─── Selected text ───

Bilaspur is a census town and block headquarter in the Yamunanagar District of the Indian state of Haryana.

==Demographics==
As of 2001 India census, Bilaspur had a population of 9620. Males constitute 53% of the population and females 47%. Bilaspur has an average literacy rate of 65%, higher than the national average of 59.5%; with male literacy of 69% and female literacy of 61%. 14% of the population is under 6 years of age.

==Riverfont==

Bilaspur Sarasvati Riverfont is a riverfront that is being developed. In 2021, Haryana Sarasvati Heritage Development Board initiated projects to develop 5 river fronts under the under Sarasvatio Revival Project on the rejuvenated Sarasvati river at Pipli, Pehowa, Bilaspur, Dosarka (on Panchkula-Yamunanagar NH-344 near Sirsgarh) and the Theh Polar (near Sarasvati-Sindhu Civilisation archaeological site on Kaithal-Guhla SH-11). Pipli riverfront will be on the pattern Sabarmati Riverfront.

───

#### Aim 1
According to the passage on Bilaspur, what population did the town have in the 2001 India census?
#### Aim 2
Duplicate the stretch of the passage on Bilaspur from "Bilaspur is a" through "years of age.".

─── Data excerpts ───

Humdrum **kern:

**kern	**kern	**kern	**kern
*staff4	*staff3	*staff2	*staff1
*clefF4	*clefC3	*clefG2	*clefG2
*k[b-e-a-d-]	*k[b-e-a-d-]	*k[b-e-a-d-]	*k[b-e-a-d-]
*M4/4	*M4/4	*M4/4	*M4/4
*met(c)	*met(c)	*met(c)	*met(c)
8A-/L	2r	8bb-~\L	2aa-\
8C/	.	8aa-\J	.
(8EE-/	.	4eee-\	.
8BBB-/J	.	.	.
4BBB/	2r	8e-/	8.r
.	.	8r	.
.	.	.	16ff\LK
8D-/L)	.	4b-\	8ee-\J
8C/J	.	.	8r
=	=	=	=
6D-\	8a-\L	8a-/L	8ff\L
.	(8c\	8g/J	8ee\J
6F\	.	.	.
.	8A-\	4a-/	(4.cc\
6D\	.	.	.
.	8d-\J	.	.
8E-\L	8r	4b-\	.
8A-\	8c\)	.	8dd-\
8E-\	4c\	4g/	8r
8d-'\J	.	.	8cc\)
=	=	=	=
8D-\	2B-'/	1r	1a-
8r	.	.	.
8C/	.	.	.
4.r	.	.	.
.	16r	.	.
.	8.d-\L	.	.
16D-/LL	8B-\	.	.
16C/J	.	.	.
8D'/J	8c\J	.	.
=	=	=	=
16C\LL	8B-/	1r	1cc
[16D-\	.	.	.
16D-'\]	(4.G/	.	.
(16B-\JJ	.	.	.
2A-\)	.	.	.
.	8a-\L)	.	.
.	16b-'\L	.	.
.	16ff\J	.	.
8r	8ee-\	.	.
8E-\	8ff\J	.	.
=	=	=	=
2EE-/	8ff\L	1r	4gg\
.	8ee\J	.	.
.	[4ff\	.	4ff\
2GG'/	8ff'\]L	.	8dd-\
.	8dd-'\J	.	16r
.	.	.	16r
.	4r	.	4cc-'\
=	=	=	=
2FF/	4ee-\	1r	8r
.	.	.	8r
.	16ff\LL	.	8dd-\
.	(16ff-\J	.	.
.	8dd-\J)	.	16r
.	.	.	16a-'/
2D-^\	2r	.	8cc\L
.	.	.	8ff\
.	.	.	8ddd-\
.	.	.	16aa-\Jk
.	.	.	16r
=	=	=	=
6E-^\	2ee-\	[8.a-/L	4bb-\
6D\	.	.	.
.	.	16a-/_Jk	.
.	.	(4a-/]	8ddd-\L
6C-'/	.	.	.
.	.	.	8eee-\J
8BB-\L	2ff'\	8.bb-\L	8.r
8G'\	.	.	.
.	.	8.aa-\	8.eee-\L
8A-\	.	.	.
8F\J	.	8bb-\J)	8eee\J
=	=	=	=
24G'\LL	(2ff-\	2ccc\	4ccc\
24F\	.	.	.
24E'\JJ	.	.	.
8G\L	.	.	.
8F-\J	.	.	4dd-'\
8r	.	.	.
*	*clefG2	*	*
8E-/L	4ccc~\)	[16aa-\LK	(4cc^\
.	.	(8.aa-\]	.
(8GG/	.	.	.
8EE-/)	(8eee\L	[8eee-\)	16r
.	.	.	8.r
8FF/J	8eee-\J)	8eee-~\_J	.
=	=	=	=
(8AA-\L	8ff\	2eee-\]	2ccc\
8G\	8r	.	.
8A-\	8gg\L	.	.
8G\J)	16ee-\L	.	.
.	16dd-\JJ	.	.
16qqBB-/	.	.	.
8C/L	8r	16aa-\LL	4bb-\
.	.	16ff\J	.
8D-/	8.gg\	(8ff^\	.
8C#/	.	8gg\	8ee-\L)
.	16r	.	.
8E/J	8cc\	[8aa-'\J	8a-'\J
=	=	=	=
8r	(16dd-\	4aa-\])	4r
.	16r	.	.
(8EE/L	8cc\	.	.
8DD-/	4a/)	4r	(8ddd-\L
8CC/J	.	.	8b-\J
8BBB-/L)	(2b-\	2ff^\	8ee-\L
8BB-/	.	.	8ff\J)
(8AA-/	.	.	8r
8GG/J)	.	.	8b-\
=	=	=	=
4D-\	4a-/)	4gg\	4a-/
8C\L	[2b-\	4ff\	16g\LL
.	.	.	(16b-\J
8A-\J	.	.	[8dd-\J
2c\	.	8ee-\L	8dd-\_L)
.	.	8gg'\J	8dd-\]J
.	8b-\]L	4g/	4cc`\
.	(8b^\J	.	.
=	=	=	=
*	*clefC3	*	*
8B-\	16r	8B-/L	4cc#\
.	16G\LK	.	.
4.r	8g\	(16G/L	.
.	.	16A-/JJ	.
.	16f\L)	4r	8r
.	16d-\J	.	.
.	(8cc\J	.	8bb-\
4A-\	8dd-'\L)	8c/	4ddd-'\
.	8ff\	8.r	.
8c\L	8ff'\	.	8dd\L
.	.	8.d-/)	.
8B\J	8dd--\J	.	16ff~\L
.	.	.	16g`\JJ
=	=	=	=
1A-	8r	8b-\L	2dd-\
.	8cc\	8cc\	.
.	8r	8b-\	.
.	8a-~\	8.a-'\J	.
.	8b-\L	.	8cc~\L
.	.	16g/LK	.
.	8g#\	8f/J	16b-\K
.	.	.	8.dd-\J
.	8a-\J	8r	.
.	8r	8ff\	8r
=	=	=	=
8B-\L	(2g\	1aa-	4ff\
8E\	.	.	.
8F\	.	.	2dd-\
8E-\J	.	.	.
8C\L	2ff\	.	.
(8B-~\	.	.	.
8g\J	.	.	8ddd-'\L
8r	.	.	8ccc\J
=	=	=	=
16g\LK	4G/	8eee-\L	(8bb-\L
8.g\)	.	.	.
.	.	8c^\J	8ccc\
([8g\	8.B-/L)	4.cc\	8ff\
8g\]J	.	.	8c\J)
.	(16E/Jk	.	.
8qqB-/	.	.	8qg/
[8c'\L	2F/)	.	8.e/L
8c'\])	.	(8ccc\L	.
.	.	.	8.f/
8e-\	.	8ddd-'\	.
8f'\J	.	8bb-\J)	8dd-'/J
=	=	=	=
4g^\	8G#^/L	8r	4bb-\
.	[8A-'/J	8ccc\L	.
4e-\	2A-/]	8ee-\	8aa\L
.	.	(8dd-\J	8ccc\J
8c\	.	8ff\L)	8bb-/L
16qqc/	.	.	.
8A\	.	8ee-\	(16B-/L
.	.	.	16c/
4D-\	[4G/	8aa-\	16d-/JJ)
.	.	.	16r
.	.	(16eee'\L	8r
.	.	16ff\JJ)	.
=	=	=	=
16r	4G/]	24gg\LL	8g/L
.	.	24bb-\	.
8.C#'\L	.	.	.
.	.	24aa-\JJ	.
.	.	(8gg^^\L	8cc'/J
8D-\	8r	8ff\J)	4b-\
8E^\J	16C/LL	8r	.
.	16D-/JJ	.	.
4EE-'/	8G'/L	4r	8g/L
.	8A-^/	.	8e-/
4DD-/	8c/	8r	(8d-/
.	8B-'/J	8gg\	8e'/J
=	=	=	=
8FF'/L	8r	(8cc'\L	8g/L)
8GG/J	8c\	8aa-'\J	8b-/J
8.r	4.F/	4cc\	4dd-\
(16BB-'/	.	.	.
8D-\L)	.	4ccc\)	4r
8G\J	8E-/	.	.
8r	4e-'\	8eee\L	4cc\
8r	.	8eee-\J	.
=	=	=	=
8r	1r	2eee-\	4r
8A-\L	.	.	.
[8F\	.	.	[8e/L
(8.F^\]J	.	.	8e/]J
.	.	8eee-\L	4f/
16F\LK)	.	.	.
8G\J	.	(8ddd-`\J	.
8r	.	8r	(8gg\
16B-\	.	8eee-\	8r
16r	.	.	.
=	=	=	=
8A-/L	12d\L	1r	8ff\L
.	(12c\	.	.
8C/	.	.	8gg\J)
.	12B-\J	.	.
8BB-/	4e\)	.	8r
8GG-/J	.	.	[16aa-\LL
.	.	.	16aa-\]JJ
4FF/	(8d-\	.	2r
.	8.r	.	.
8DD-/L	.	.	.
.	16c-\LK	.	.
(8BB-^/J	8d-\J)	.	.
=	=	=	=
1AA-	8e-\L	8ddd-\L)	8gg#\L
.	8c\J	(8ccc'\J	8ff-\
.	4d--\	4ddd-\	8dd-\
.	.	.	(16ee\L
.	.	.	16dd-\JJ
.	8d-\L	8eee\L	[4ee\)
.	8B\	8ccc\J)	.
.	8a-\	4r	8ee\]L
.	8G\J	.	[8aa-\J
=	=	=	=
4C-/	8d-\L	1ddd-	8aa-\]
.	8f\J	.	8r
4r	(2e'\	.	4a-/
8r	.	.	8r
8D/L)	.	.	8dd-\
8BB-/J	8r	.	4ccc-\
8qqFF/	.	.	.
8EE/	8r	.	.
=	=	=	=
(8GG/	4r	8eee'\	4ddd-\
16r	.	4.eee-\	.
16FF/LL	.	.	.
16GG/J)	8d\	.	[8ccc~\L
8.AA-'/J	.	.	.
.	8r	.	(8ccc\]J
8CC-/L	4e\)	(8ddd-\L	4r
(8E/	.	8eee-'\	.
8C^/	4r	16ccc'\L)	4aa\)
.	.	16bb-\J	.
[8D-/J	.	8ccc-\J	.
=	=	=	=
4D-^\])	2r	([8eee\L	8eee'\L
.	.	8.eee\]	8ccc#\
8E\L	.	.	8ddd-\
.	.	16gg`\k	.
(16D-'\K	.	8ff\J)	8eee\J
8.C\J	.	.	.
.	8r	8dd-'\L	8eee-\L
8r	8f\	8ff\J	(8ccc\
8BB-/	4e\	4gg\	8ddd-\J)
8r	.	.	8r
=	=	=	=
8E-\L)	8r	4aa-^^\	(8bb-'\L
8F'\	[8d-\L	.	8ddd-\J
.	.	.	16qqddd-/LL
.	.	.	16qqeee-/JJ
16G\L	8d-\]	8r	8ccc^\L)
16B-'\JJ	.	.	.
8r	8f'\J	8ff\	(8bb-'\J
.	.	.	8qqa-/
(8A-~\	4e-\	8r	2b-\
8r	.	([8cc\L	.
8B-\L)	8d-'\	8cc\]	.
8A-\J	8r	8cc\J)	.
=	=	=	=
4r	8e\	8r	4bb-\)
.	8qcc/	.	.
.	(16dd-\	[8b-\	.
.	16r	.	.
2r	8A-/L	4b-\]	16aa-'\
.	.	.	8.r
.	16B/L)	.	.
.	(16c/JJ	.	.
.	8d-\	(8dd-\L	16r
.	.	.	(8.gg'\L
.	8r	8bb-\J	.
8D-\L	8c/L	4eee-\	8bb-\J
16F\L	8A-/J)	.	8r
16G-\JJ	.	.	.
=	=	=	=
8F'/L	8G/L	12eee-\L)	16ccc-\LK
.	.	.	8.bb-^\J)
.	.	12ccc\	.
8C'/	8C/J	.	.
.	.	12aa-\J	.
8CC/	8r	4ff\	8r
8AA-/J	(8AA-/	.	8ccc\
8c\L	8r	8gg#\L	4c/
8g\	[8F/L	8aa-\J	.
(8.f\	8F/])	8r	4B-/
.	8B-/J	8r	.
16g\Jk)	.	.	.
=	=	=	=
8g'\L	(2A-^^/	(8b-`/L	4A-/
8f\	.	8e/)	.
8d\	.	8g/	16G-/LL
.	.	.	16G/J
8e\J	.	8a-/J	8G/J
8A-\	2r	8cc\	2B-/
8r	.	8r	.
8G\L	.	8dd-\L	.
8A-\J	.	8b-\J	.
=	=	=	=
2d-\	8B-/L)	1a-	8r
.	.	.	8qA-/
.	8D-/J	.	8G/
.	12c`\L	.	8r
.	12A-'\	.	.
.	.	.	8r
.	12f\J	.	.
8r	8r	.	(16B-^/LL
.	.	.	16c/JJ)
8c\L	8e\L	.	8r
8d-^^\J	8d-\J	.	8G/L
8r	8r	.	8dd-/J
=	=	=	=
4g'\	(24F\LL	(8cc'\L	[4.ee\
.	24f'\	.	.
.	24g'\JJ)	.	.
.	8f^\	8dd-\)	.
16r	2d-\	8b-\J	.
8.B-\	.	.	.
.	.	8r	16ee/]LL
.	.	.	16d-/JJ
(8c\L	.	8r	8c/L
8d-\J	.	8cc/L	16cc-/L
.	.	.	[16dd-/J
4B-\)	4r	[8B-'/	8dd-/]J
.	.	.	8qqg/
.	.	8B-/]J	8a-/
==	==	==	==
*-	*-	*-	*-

───

#### Worked answer 1
9620

#### Worked answer 2
Bilaspur is a census town and block headquarter in the Yamunanagar District of the Indian state of Haryana.

==Demographics==
As of 2001 India census, Bilaspur had a population of 9620. Males constitute 53% of the population and females 47%. Bilaspur has an average literacy rate of 65%, higher than the national average of 59.5%; with male literacy of 69% and female literacy of 61%. 14% of the population is under 6 years of age.